Sorrow pierced her. Salt tears slid down her face.
‘I’m sorry, madame.’
‘Let the tears fall, love.’
‘I am all in confusion.’
Alice reached a hand across the table. Carla took it. The hand was cool, yet the warmth of an immense love flowed into her, and with that flowing, the love became yet larger.
‘Mattias is missing, Orlandu is missing. The children I kissed goodnight were butchered while I listened to their screams – and while I did nothing to help them. Everywhere is frenzy, cruelty, hatred, greed –’
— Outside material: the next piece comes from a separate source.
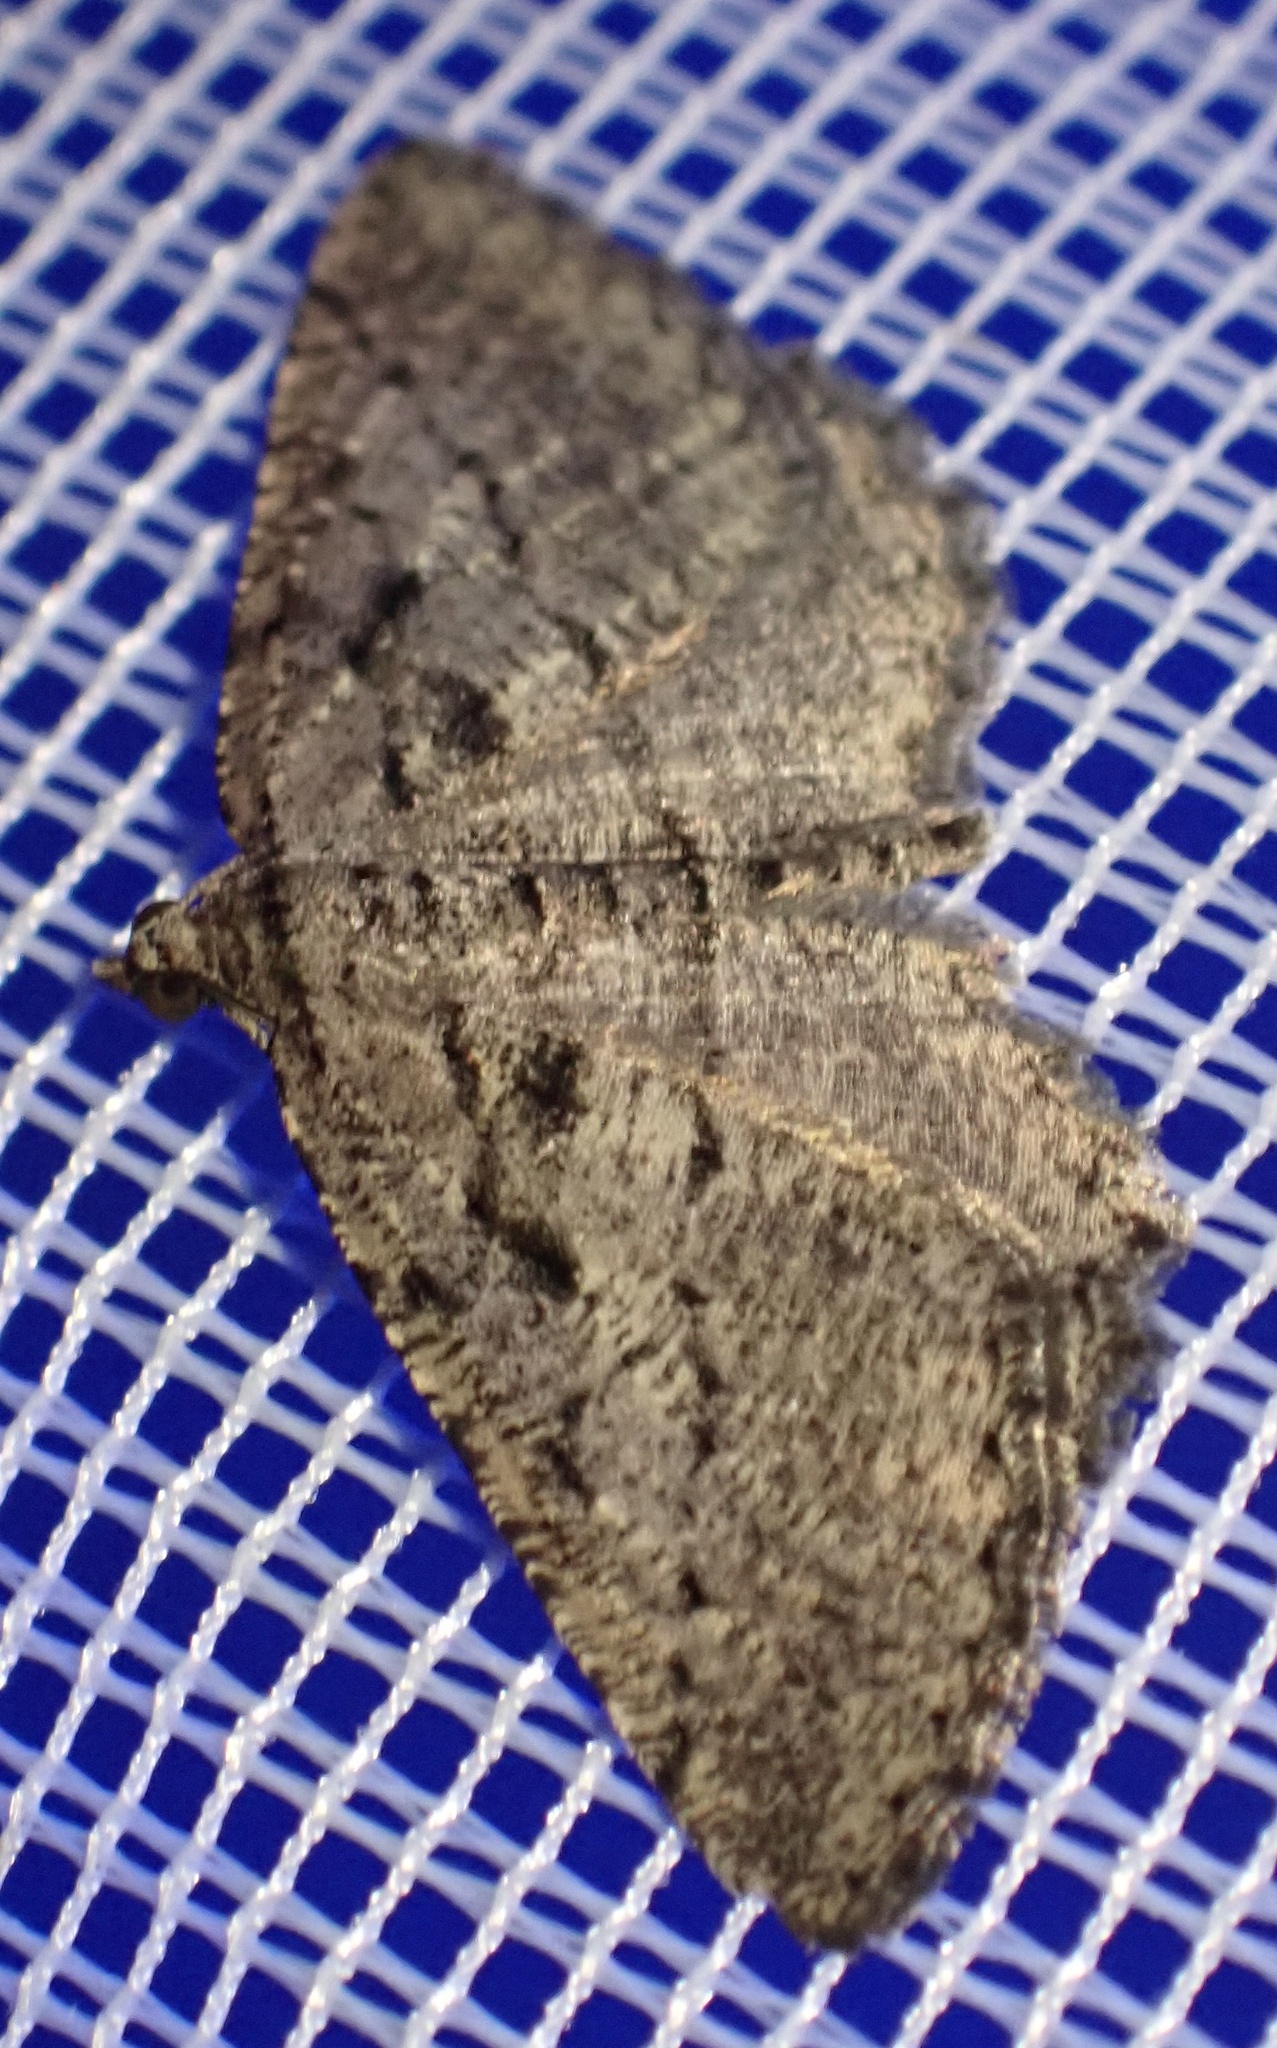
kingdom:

‘Not here, love, not here.’
Carla couldn’t help glancing towards the door and the revels beyond.
‘Leave them to their sport,’ said Alice.
‘They sport with trophies cut from a man’s skin.’
‘And one day my son’s head will decorate a spike on the city walls.’
‘No number of wrongs can make a right.’
‘This woman didn’t say they do. She was simply pointing out, in agreement with you, that barbarity and corruption are but the faces on the coin of man’s kingdom.’
‘But why so? There’s more than enough for all.’
‘Set no store in politic, love. Don’t seek answers where you’ll never find them.’
‘Are we helpless then?’
‘Not at all and to the very contrary. We can’t stop their wrongs, much less should we avenge them. They’re busy enough with all that as it is. There’ll never be any shortage of heads and spikes. But they’re the helpless ones. They’re the ones who’ve mortgaged their souls to idols of their own invention. But we needn’t catch their madness. We can invite their horrors in here, or we can not. We can live as our Mother intended, right here where we are, wherever we are, because we are here, and here is us: you and your child, and Amparo, and what’s left of this old devil’s dam.’
‘My shoes are filled with the blood they spilled. It’s not easy to ignore them.’
‘This lowborn lass didn’t tell you to ignore them either, still less that anything was easy. But we can pay attention to the things that will make us more, rather than less.’
‘It was your son who –’ Carla bit her tongue.
‘My son has broken this old heart times without number. That’s what sons do, and we mothers can only count the ways. They are men. They are monsters, even those who are reckoned – and especially those who reckon themselves – the glory of their race. But we can’t hold that against them, no more than we can blame the rain for being wet. They fear life, even when they don’t fear death, because they know in their bones they can never bring Life Her-own-self to heel, much as they’re bent on trying to. So they make up their wondrous tales – for that talent, at least, let’s give them credit – and they say, “This is the world as it should be”, and they set out to dominate the worlds-that-should-be, instead of living in the world-without-flaw that already is. And thus they are always at war, with each other, and with themselves, and with Life Her-own-self. They call their doomed fancy “civilisation”. Paris is its centre, so they tell us, and that makes the point far better than this old witch can.’
‘I have a son.’
Alice said nothing to this. Carla looked at the table, into nowhere. Orlandu, in the moment of his purest innocence, and without any choice in the matter, had broken her heart before he had known that she possessed one. And he’d broken it again when he’d left her to go to Paris; and when he’d talked Mattias into teaching him how to fight with a knife, and when . . .
‘And I am carrying a son.’
‘The chances are always fair. We’ll see. How much does it matter to you?’
‘It matters not at all, of course not. Boy or girl, it’s my child.’
‘It matters a good deal to some. Women are drawn into the fairy tales, too.’